Тушь оживает, когда кисть, направляясь в сторону, противоположную нужной, ударяет с разбегу, оставляя на бумаге след взрыва. Это – корень черты, ее свернувшаяся в клубок энергия. Иссякая, она ставит предел движению руки, но не раньше, чем сила замаха исчерпает себя до конца. Прощаясь с бумагой, кисть танцует с бытием, продлевая переход из нечто в ничто.
Хорошо написанный иероглиф должен быть плотным, как умело упакованный чемодан, элегантным, как скрипичный ключ, и крепким, как вещь, которую можно повесить на стенку. Энергия, запертая в нем, такова, что каллиграфия требует участия каждой мышцы. Поэтому, как показывают нам китайские боевики, поднаторевший в письме ученый может увернуться от стрелы и убить соперника беглым движением пальца.
Важнее, что каллиграфия позволяет сделать видимым союз души и тела. Словно непроизвольный жест, вырвавшийся возглас или получившееся стихотворение, каллиграфия передает всего человека, а не его вменяемую часть.
Первым поняв это, Дальний Восток сделал каллиграфию матерью искусств и школой цивилизации. Открыв книгопечатание задолго до европейцев, здесь не торопились пускать его в дело. Японцы считали изящной только ту словесность, что нашла себе приют в летящих знаках, начерченных беглой кистью на присыпанной золотой пылью бумаге.

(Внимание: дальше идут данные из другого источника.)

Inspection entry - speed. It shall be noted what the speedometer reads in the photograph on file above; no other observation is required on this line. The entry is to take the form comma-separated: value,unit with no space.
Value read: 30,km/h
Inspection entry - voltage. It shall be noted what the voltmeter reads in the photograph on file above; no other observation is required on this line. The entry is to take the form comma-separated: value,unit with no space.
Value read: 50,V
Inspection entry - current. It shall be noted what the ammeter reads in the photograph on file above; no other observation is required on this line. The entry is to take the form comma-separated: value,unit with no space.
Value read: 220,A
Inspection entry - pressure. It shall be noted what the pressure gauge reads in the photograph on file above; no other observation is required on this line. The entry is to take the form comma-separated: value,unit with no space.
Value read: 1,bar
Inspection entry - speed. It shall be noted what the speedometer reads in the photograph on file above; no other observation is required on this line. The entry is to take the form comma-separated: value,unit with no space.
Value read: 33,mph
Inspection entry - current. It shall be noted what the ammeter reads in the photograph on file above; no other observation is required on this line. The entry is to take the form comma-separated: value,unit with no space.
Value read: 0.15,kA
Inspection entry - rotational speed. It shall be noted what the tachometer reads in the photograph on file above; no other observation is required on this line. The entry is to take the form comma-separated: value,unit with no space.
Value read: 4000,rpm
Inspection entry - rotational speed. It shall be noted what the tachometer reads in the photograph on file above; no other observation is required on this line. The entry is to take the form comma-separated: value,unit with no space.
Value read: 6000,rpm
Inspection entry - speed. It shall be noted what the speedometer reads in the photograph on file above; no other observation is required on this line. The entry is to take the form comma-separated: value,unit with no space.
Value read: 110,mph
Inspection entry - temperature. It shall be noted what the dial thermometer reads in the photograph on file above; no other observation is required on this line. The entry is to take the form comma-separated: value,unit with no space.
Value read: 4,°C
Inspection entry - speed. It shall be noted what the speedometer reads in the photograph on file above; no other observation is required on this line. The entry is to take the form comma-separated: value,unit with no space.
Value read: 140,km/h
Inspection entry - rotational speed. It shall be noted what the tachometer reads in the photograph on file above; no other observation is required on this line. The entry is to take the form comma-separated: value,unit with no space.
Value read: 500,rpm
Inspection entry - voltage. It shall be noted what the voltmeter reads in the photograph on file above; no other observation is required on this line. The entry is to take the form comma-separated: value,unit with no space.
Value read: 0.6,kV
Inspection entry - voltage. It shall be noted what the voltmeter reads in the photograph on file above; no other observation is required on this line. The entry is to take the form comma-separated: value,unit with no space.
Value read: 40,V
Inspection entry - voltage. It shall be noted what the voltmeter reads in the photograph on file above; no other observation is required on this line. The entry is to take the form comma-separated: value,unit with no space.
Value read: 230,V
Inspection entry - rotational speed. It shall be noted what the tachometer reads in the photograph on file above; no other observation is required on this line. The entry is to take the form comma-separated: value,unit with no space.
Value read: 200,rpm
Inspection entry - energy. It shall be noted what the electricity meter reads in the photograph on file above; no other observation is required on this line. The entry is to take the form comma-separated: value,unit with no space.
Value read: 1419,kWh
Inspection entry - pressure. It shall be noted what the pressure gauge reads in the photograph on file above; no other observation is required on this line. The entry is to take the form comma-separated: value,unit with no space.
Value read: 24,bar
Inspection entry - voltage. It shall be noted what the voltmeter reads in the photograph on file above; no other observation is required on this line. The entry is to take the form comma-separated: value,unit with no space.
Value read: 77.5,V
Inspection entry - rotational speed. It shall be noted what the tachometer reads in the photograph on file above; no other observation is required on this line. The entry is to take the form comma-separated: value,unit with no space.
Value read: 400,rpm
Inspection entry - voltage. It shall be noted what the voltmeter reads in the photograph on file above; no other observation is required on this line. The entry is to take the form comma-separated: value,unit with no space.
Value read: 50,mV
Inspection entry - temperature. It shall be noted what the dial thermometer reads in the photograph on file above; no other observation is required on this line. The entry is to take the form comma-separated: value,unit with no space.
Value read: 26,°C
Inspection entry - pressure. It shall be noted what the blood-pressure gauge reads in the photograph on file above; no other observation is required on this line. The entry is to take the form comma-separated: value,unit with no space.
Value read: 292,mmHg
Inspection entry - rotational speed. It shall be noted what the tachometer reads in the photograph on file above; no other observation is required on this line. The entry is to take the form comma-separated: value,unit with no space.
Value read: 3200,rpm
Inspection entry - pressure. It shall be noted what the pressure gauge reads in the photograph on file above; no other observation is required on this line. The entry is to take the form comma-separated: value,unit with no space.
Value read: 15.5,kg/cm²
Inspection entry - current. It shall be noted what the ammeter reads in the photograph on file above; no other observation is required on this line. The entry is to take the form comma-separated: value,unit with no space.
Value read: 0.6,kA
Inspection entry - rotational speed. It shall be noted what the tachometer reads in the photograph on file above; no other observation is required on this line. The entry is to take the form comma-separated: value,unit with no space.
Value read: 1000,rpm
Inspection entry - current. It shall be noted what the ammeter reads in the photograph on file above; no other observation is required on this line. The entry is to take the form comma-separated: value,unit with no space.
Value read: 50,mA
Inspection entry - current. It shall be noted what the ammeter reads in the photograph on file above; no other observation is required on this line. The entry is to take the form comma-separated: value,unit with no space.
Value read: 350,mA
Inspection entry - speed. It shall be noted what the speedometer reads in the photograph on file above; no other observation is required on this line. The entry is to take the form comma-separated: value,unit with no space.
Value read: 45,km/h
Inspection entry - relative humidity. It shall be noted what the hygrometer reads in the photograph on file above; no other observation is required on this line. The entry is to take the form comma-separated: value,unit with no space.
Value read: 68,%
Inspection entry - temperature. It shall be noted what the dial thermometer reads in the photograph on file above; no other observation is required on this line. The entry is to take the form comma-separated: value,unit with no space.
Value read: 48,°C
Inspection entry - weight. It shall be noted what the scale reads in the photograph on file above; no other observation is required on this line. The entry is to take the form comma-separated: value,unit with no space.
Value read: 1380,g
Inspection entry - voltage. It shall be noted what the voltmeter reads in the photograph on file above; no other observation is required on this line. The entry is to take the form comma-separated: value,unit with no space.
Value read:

Интересно, что недолго проучившийся в колледже Стив Джобс считал, что пользу ему там принесли только уроки каллиграфии.
Импрессионизм и мода
Эмиль Золя провозгласил женщин драгоценными плодами цивилизации. Любуясь ими, как редкими цветами, импрессионисты считали, что дамы призваны украшать жизнь и себя с помощью роскошных платьев. Каждое из них обходилось в состояние и занимало комнату, поэтому дамы лучше выглядели на пленэре
[25].
Но и здесь в них было не больше естественного, чем в манекенах, которых напоминали «Женщины в саду» Клода Моне. Для всех дам позировала одна Камилла, подражая тем модным журналам, откуда ее муж взял фасоны платьев. Ослепительный белый хлопок скрывает стальной кринолин, широко раскинувшаяся юбка служит достойным пьедесталом бюсту. Быть самой себе памятником – нелегко, но это особенно трудно, когда ты в белом. Умение носить такое – без пятнышка – платье требует контролируемых эмоций и осмысленных движений, то есть хороших манер.
Помня о своих нарядах, дамы на картине ничем не заняты – как клумбы. Как раз из-за этого жюри Салона отказалось принимать работу: в ней не нашли сюжета. Холст Моне ни сам ничего не рассказывал, ни другим не давал. Лишенная наррации живопись шокировала, как абстракционизм – Хрущева. Критикам понадобилось радикально обновить словарь, чтобы увидеть в шедевре Моне самый яркий солнечный свет во всем французском искусстве.
Но как бы солнце ни палило, у импрессионистов никогда не жарко – ни дамам, укутанным метрами ткани, ни джентльменам, даже на пикнике носившим пиджак и жилетку, ни зрителям, которых будто бы обдувает ветерок с картины. Научившись писать воздух, художники его не жалели, поэтому нам в их картинах не бывает душно.
Даме из общества приходилось брать в недельную поездку двадцать платьев. Переодеваясь трижды в день, она выходила к обеду всегда в черном уже потому, что красильщикам этот цвет обходился дороже других. Безукоризненная чернота, не отливающая зеленым или желтым, обнимала даму, словно черную кошку, которых часто сажали в картину для сравнения. Изыск такого платья заключался в том, чтобы оно было не траурным, а праздничным. Одетые в них женщины на холстах Моне столь же элегантны, как кавалеры у подававшего ему пример Веласкеса.